Activity - Collect the lines of the entries where "grandchildren" shows up.

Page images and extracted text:
○ ○ ○ ○ ○ ○ ○

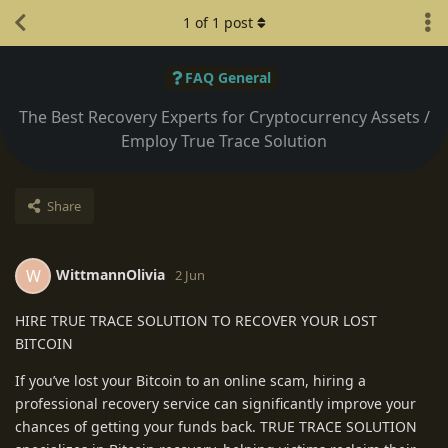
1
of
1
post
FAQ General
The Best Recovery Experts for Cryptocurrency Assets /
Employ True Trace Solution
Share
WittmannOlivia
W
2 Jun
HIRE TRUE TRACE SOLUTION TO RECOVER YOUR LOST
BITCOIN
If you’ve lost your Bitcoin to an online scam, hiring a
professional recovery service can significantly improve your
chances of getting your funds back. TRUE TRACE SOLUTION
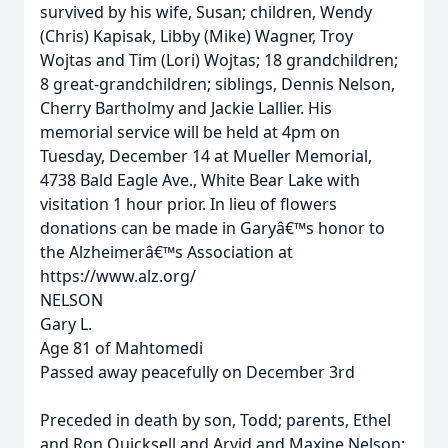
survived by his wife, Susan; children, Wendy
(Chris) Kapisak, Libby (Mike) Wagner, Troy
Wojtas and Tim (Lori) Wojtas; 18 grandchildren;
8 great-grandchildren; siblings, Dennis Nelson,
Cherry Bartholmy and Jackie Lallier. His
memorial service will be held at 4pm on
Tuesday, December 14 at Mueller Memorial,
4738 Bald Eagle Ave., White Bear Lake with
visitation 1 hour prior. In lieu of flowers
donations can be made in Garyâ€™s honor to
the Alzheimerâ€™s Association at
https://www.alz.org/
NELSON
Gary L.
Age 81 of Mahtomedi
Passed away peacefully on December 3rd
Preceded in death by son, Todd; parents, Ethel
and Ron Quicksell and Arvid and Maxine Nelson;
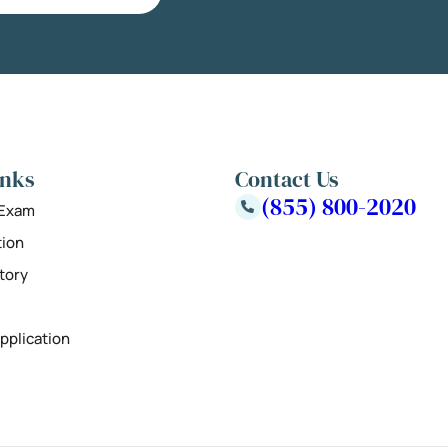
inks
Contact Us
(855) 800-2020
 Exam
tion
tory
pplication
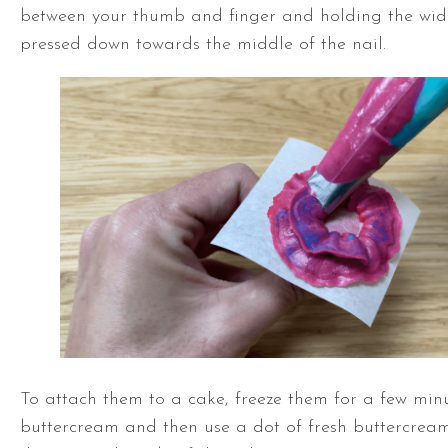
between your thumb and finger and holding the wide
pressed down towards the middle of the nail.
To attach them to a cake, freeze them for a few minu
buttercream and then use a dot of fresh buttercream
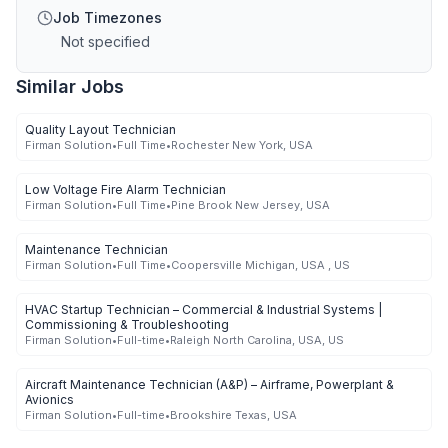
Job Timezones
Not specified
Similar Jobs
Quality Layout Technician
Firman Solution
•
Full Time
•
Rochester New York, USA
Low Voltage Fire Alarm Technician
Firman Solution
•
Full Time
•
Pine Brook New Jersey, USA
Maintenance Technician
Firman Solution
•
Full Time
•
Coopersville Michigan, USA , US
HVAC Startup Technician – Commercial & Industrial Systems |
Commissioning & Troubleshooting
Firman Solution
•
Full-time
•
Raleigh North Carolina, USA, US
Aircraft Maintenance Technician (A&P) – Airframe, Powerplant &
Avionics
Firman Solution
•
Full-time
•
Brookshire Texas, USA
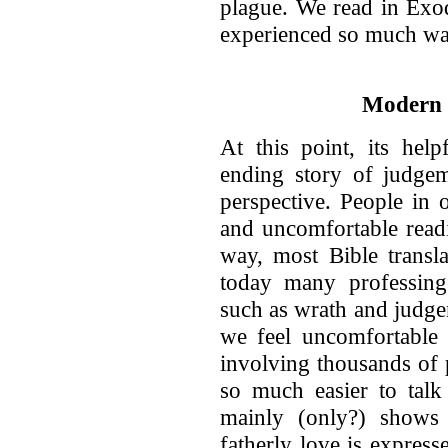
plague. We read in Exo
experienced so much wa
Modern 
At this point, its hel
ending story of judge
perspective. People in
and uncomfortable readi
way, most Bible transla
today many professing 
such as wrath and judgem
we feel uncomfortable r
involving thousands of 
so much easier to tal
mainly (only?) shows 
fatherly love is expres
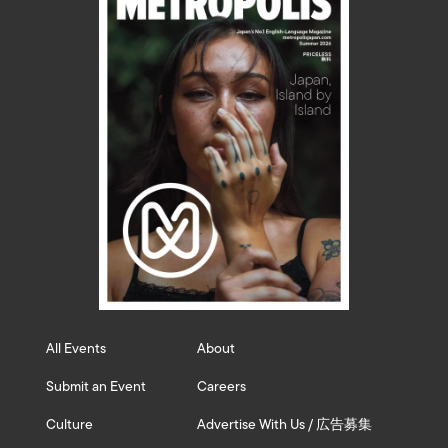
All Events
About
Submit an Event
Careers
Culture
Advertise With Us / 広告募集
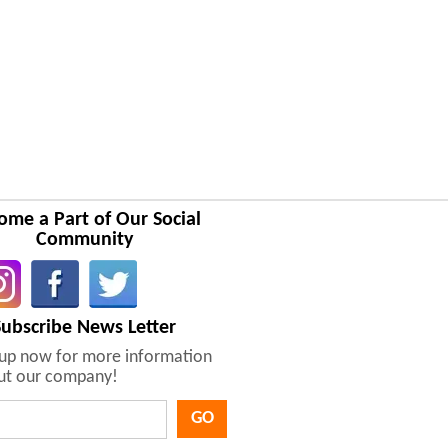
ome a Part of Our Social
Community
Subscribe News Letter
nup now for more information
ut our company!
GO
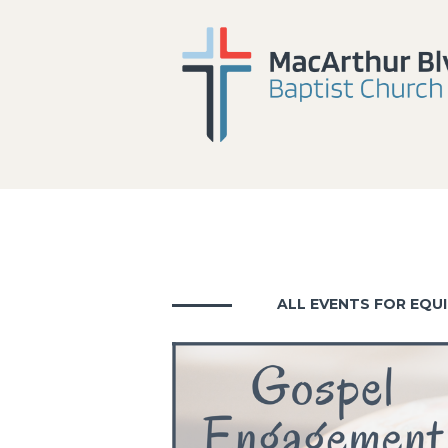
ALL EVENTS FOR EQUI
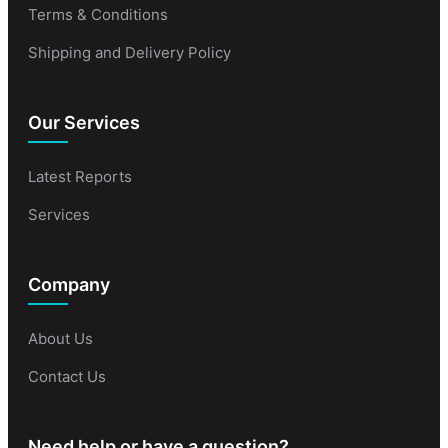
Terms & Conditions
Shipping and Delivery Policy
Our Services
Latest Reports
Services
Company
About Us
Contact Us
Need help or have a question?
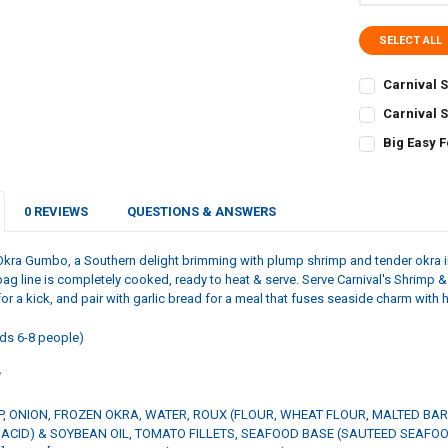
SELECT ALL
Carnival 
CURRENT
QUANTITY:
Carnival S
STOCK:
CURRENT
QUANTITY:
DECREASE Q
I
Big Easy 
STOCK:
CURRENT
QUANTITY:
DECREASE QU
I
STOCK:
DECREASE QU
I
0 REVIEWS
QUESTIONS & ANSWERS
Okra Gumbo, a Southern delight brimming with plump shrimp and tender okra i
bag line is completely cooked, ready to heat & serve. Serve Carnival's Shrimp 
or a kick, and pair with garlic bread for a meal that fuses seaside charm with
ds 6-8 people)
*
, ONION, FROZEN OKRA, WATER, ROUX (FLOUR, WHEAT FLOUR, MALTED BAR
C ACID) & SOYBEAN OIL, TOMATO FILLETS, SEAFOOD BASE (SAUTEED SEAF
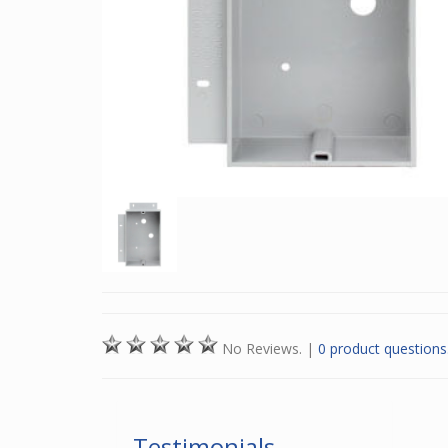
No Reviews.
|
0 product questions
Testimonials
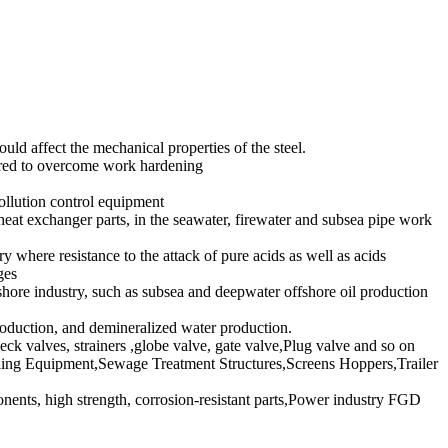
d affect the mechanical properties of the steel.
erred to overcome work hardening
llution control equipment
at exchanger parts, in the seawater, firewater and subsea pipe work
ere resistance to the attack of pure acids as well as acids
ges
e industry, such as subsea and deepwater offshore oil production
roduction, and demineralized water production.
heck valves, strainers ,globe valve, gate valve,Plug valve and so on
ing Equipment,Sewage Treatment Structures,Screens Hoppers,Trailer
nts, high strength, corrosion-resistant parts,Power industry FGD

○ ○ ○ ○ ○ ○ ○

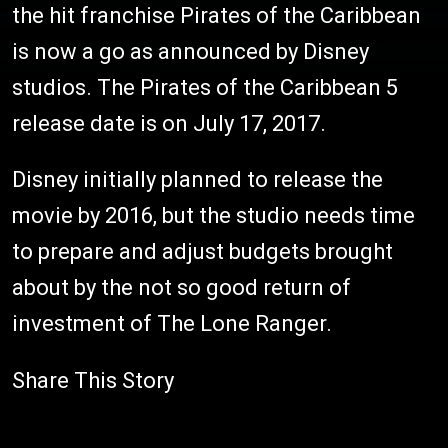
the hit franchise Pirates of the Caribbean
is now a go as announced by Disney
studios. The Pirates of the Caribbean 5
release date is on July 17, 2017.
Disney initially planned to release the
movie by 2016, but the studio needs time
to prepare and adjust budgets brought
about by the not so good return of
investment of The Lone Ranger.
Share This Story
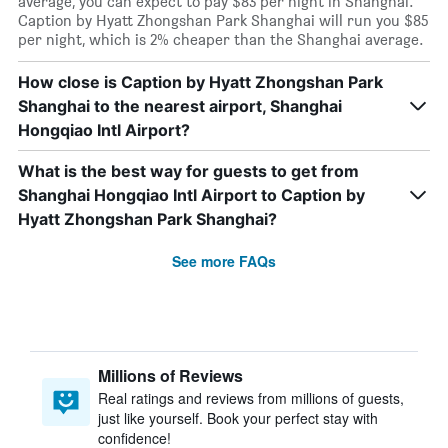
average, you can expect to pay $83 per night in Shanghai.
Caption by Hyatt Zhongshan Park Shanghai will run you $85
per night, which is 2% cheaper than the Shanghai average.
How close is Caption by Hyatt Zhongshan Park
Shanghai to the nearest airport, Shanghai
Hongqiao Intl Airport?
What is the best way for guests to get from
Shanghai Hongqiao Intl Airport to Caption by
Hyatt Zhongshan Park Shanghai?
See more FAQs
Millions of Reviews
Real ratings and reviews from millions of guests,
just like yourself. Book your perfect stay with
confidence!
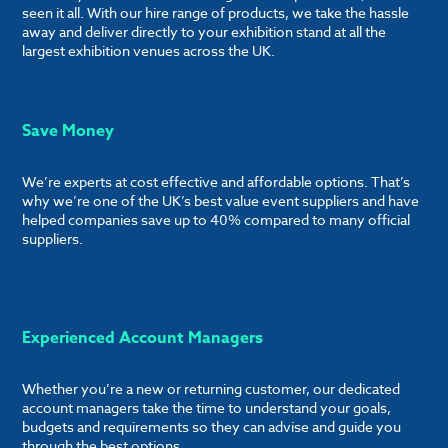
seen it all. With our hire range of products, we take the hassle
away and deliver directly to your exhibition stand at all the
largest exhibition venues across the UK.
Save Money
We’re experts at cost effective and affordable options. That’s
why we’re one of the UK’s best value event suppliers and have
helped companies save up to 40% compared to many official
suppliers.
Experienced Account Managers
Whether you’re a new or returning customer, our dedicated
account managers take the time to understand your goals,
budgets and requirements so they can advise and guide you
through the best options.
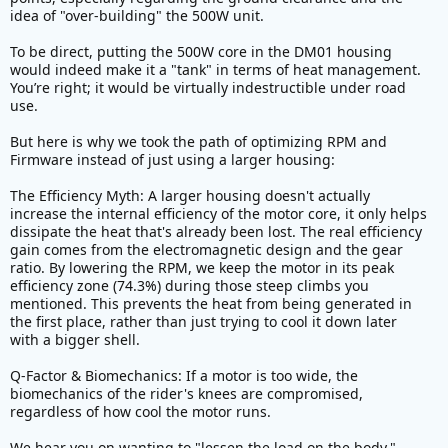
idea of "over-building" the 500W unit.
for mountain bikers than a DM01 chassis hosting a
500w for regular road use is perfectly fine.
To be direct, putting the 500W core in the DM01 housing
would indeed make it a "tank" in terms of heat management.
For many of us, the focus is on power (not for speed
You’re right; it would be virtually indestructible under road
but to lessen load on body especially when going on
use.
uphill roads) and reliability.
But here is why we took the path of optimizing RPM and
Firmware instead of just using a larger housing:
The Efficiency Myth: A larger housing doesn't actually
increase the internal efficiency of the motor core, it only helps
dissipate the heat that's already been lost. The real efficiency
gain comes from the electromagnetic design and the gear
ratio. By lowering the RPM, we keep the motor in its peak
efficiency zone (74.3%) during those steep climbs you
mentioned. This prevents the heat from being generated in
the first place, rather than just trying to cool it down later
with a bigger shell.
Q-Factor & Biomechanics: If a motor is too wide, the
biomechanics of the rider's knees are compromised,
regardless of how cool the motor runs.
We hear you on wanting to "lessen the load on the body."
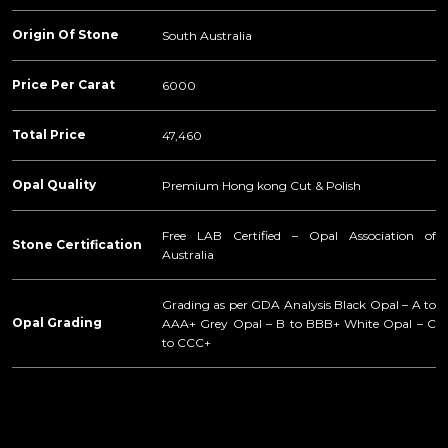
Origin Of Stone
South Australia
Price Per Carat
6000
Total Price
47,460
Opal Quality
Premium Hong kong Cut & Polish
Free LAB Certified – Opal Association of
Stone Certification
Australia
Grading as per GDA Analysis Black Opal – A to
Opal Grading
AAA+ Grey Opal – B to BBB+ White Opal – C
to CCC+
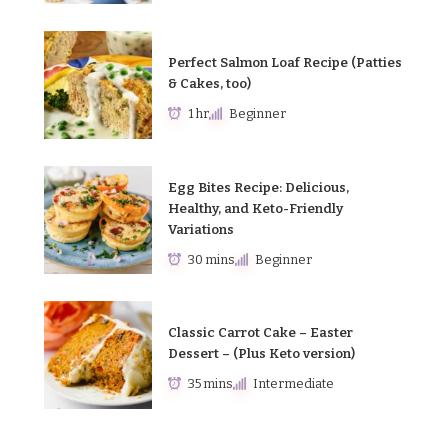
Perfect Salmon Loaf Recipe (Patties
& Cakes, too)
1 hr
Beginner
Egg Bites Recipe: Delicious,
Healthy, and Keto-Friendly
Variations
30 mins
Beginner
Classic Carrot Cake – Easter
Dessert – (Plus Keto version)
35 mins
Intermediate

○ ○ ○ ○ ○ ○ ○

Reply to the task -
Wojtas and Tim (Lori) Wojtas; 18 grandchildren;
8 great-grandchildren; siblings, Dennis Nelson,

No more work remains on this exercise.